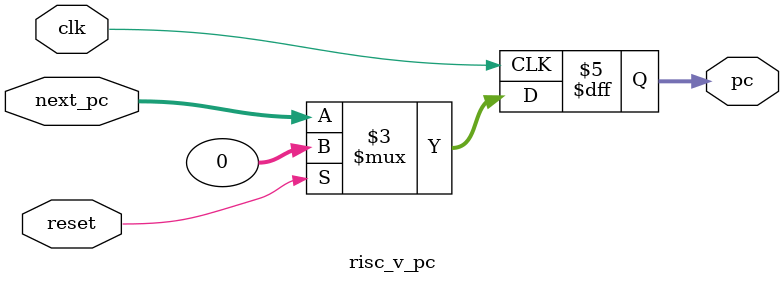
<source format=v>
`timescale 1ns/1ns

module risc_v_pc #(
    parameter ADDR_WIDTH = 32
) (
    input wire clk,
    input wire reset,                   
    input wire [ADDR_WIDTH-1:0] next_pc,
    output reg [ADDR_WIDTH-1:0] pc      
);

    always @(posedge clk) begin
        if (reset)
            pc <= {ADDR_WIDTH{1'b0}};   
        else
            pc <= next_pc;             
    end

endmodule

</source>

== == ==

Work to be completed: Can the entries above be repeated exactly, without their pictures?

Answer to this task:
<source format=v>
`timescale 1ns/1ns

module risc_v_pc #(
    parameter ADDR_WIDTH = 32
) (
    input wire clk,
    input wire reset,                   
    input wire [ADDR_WIDTH-1:0] next_pc,
    output reg [ADDR_WIDTH-1:0] pc      
);

    always @(posedge clk) begin
        if (reset)
            pc <= {ADDR_WIDTH{1'b0}};   
        else
            pc <= next_pc;             
    end

endmodule

</source>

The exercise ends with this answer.